Wczoraj przed południem policjanci zostali powiadomieni o kradzieży pieniędzy z mieszkania przy ul. Mickiewicza w Tarnobrzegu. Funkcjonariusze ustalili, że do 85-letniego seniora zapukał mężczyzna, który oferował do sprzedaży ziemniaki oraz wiejskie jajka.
Starszy mężczyzna chcąc kupić ziemniaki, wpuścił złodzieja do środka sprzedawcę. Podczas rozmowy handlarz poprosił seniora o rozmienienie mu 200 zł, dzięki czemu zobaczył, gdzie starszy mężczyzna trzyma gotówkę. Chcąc odwrócić uwagę seniora, mężczyzna poprosił o torby na ziemniaki, które miał przynieść z samochodu. Wykorzystując chwilową nieuwagę 85-latka, okradł seniora, po czym opuścił jego mieszkanie. Gdy starszy mężczyzna zorientował się, że padł ofiarą kradzieży, o całym zdarzeniu powiadomił policję. Pokrzywdzony oszacował straty na kwotę ponad 4 tys. zł.
Rysopis sprawcy:
Wiek około 30-40 lat, wzrost około 175 cm, krępej budowy ciała. Mężczyzna ubrany był w ciemną kurtkę, spodnie i czapkę koloru czarnego. Nosił okulary.

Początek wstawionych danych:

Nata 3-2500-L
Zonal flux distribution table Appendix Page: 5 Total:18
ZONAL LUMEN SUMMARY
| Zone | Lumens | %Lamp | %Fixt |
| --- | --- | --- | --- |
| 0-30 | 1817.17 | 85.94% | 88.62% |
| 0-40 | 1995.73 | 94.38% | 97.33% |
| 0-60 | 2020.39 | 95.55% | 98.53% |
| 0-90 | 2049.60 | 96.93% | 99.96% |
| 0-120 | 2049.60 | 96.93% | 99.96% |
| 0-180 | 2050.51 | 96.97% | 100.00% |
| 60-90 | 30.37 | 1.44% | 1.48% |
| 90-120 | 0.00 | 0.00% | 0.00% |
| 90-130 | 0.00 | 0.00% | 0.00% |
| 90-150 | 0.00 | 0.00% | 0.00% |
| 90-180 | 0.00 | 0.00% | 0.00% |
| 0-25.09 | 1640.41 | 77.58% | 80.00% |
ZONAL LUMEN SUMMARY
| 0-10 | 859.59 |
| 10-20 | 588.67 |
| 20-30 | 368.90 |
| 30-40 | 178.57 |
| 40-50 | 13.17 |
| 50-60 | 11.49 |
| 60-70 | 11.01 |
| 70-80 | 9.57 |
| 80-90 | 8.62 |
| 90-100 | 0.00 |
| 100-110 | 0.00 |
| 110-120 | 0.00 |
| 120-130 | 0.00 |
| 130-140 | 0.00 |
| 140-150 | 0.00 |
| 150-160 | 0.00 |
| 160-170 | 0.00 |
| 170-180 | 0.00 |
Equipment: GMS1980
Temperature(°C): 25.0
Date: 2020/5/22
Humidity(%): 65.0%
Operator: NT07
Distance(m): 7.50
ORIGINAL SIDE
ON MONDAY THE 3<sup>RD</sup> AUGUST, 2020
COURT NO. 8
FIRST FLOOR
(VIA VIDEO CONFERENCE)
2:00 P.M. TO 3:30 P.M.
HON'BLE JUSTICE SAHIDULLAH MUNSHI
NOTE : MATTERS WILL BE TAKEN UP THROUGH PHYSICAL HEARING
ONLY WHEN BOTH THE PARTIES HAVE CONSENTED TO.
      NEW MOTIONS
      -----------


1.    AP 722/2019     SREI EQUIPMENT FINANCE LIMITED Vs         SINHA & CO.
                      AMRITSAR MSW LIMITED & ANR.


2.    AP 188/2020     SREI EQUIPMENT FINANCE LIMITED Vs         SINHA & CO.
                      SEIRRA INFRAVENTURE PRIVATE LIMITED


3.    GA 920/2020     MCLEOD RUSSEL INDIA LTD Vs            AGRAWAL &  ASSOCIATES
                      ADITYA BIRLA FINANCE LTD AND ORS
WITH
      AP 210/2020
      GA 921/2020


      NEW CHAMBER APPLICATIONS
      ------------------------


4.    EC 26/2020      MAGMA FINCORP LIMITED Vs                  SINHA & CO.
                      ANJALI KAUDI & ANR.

Wszystkie osoby, które posiadają informacje w tej sprawie lub były świadkami tego zdarzenia, proszone są o kontakt z policjantami z Wydziału Kryminalnego Komendy Miejskiej Policji w Tarnobrzegu tel. 47 825 33 20 lub 47 825 33 10.
źródło: Policja
Pewnie w maseczce jeszcze. Czyli taki podobny do nikogo
Znamy takich „wiejskich” sprzedawców!
Jaja sklepowe, ubrudzone nie wiadomo czym (:/) 1 zł / sztuka i ziemniaki, które momentalnie gniją.
Dwóch takich często chadza ul. Moniuszki (może ojciec i syn?), zawsze pijani.
szkoda dziadka, będzie się teraz bał otwierać komukolwiek aż do śmierci.